Un año después, los responsables siguen tirándose las culpas unos a otros, escudándose en competencias, informes y tecnicismos. Nadie asume responsabilidades políticas. Nadie dimite. Nadie da la cara. Mientras tanto, las familias siguen viviendo entre humedades, muebles sin reponer y heridas emocionales que no cicatrizan.
Muchas viviendas siguen sin estar completamente reparadas. Hay cocinas sin terminar, puertas que aún no se han podido sustituir, electrodomésticos prestados que siguen funcionando como parche. Las ayudas institucionales han sido insuficientes, lentas y, en muchos casos, mal gestionadas. Las promesas de obras hidráulicas, limpieza de barrancos y mejora de infraestructuras siguen en el aire. Los planes de emergencia no se han revisado.
La tragedia también ha puesto en evidencia la falta de planificación urbanística. Se siguen construyendo viviendas en zonas inundables, sin estudios de riesgo, sin medidas de contención. Los planes de emergencia, cuando existen, son papel mojado. No hay simulacros, no hay formación ciudadana, no hay protocolos claros. Y cuando llega el desastre, todo se improvisa.
El impacto fue especialmente cruel con las personas mayores, los enfermos y las familias con pocos recursos. Muchos ancianos quedaron atrapados en sus casas, sin posibilidad de pedir ayuda, sin luz, sin medicamentos. Personas con movilidad reducida vivieron horas de angustia sin poder salir ni ser evacuadas. Familias que ya vivían con lo justo perdieron lo poco que tenían: colchones, ropa, alimentos, electrodomésticos… y no tenían medios para reponerlos. La desigualdad se hizo más visible que nunca. Quienes menos tenían, fueron quienes más sufrieron. Y quienes más necesitaban apoyo, fueron quienes más tarde lo recibieron.
Pero frente a la inacción de las instituciones, el pueblo respondió con una fuerza admirable. Mientras los despachos se llenaban de excusas, la ciudadanía se echó la pala a la espalda. Voluntarios de todas partes acudieron a ayudar, a limpiar, a consolar.
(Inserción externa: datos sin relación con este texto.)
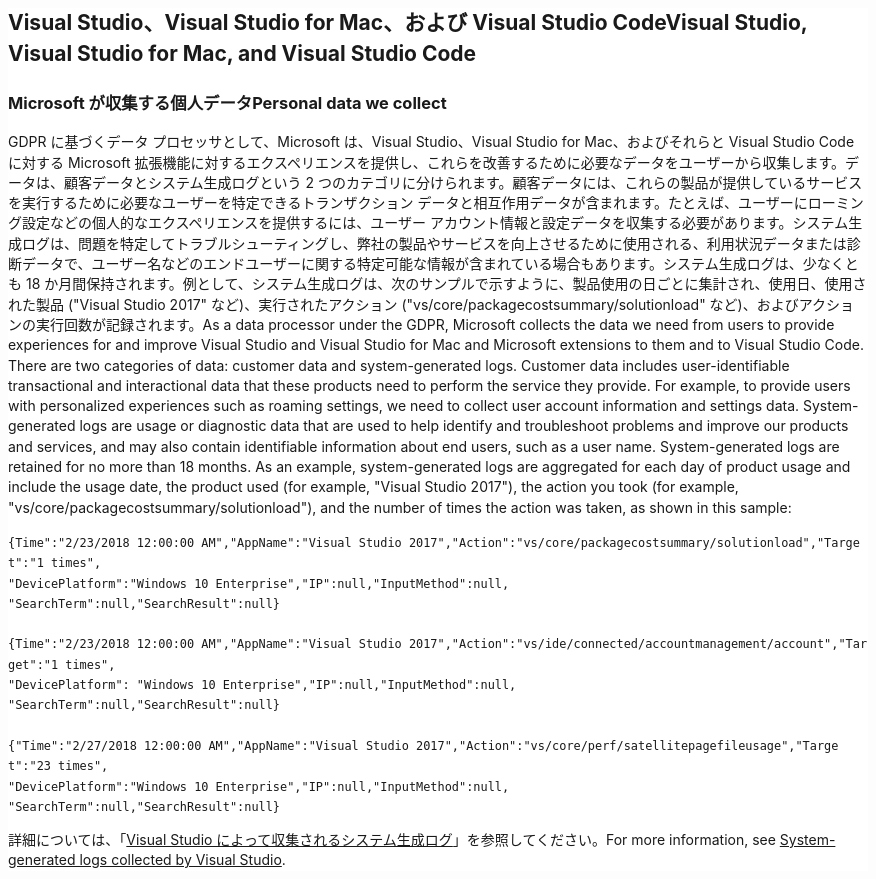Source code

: ## <a name="visual-studio-visual-studio-for-mac-and-visual-studio-code"></a><span data-ttu-id="1d0e6-121">Visual Studio、Visual Studio for Mac、および Visual Studio Code</span><span class="sxs-lookup"><span data-stu-id="1d0e6-121">Visual Studio, Visual Studio for Mac, and Visual Studio Code</span></span>

### <a name="personal-data-we-collect"></a><span data-ttu-id="1d0e6-122">Microsoft が収集する個人データ</span><span class="sxs-lookup"><span data-stu-id="1d0e6-122">Personal data we collect</span></span>

<span data-ttu-id="1d0e6-p104">GDPR に基づくデータ プロセッサとして、Microsoft は、Visual Studio、Visual Studio for Mac、およびそれらと Visual Studio Code に対する Microsoft 拡張機能に対するエクスペリエンスを提供し、これらを改善するために必要なデータをユーザーから収集します。データは、顧客データとシステム生成ログという 2 つのカテゴリに分けられます。顧客データには、これらの製品が提供しているサービスを実行するために必要なユーザーを特定できるトランザクション データと相互作用データが含まれます。たとえば、ユーザーにローミング設定などの個人的なエクスペリエンスを提供するには、ユーザー アカウント情報と設定データを収集する必要があります。システム生成ログは、問題を特定してトラブルシューティングし、弊社の製品やサービスを向上させるために使用される、利用状況データまたは診断データで、ユーザー名などのエンドユーザーに関する特定可能な情報が含まれている場合もあります。システム生成ログは、少なくとも 18 か月間保持されます。例として、システム生成ログは、次のサンプルで示すように、製品使用の日ごとに集計され、使用日、使用された製品 ("Visual Studio 2017" など)、実行されたアクション ("vs/core/packagecostsummary/solutionload" など)、およびアクションの実行回数が記録されます。</span><span class="sxs-lookup"><span data-stu-id="1d0e6-p104">As a data processor under the GDPR, Microsoft collects the data we need from users to provide experiences for and improve Visual Studio and Visual Studio for Mac and Microsoft extensions to them and to Visual Studio Code. There are two categories of data: customer data and system-generated logs. Customer data includes user-identifiable transactional and interactional data that these products need to perform the service they provide. For example, to provide users with personalized experiences such as roaming settings, we need to collect user account information and settings data. System-generated logs are usage or diagnostic data that are used to help identify and troubleshoot problems and improve our products and services, and may also contain identifiable information about end users, such as a user name. System-generated logs are retained for no more than 18 months. As an example, system-generated logs are aggregated for each day of product usage and include the usage date, the product used (for example, "Visual Studio 2017"), the action you took (for example, "vs/core/packagecostsummary/solutionload"), and the number of times the action was taken, as shown in this sample:</span></span>

```Log
{Time":"2/23/2018 12:00:00 AM","AppName":"Visual Studio 2017","Action":"vs/core/packagecostsummary/solutionload","Target":"1 times",
"DevicePlatform":"Windows 10 Enterprise","IP":null,"InputMethod":null,
"SearchTerm":null,"SearchResult":null}

{Time":"2/23/2018 12:00:00 AM","AppName":"Visual Studio 2017","Action":"vs/ide/connected/accountmanagement/account","Target":"1 times",
"DevicePlatform": "Windows 10 Enterprise","IP":null,"InputMethod":null,
"SearchTerm":null,"SearchResult":null}

{"Time":"2/27/2018 12:00:00 AM","AppName":"Visual Studio 2017","Action":"vs/core/perf/satellitepagefileusage","Target":"23 times",
"DevicePlatform":"Windows 10 Enterprise","IP":null,"InputMethod":null,
"SearchTerm":null,"SearchResult":null}
```

<span data-ttu-id="1d0e6-130">詳細については、「[Visual Studio によって収集されるシステム生成ログ](/visualstudio/ide/diagnostic-data-collection)」を参照してください。</span><span class="sxs-lookup"><span data-stu-id="1d0e6-130">For more information, see [System-generated logs collected by Visual Studio](/visualstudio/ide/diagnostic-data-collection).</span></span>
Se organizaron recogidas de alimentos, se repartieron comidas calientes, se ofrecieron hogares, se compartieron lágrimas y abrazos. Esa solidaridad espontánea fue el verdadero salvavidas de muchas familias. Solo el pueblo salva al pueblo. Y esa frase, que resonó en las calles embarradas, sigue siendo hoy más cierta que nunca.

No podemos olvidar tampoco el impacto emocional en los más pequeños. Niños que vieron su casa destruida, que perdieron sus juguetes, sus libros, su rutina. Que vivieron entre barro, humedad y miedo. Que dejaron de ir al colegio, que se separaron de sus amigos, que aprendieron demasiado pronto lo que significa perderlo todo. Las consecuencias psicológicas y educativas de esta experiencia aún no se han medido, pero están ahí, silenciosas, profundas. Y nadie habla de ellas.
Esta Dana no solo arrastró coches y enseres. También se llevó por delante la confianza en un sistema que debía protegernos. Y dejó al descubierto la fragilidad de una política cada vez más alejada de las necesidades reales de la gente. Una política que actúa tarde, que no escucha, que no previene, que no repara.
Un año después, la memoria de la Dana no debe caer en el olvido. No solo por lo que destruyó, sino por lo que reveló. Porque si no aprendemos de lo vivido, estaremos condenados a repetirlo. Y la próxima vez, puede que el agua no solo arrastre casas… sino también la esperanza de quienes aún creen que otro modelo de gestión es posible. Porque cuando todo falla, solo el pueblo salva al pueblo. Y eso, un año después, sigue siendo la única verdad que nos sostiene.
A todas las 229 personas que perdieron la vida aquel día, a sus familias, y a quienes lo perdieron todo entre el agua y el barro: no os olvidamos. Vuestra memoria vive en cada gesto de solidaridad, en cada reconstrucción, en cada palabra que se alza para exigir justicia. Un año después, seguimos aquí, recordando, cuidando, y diciendo alto y claro: solo el pueblo salva al pueblo.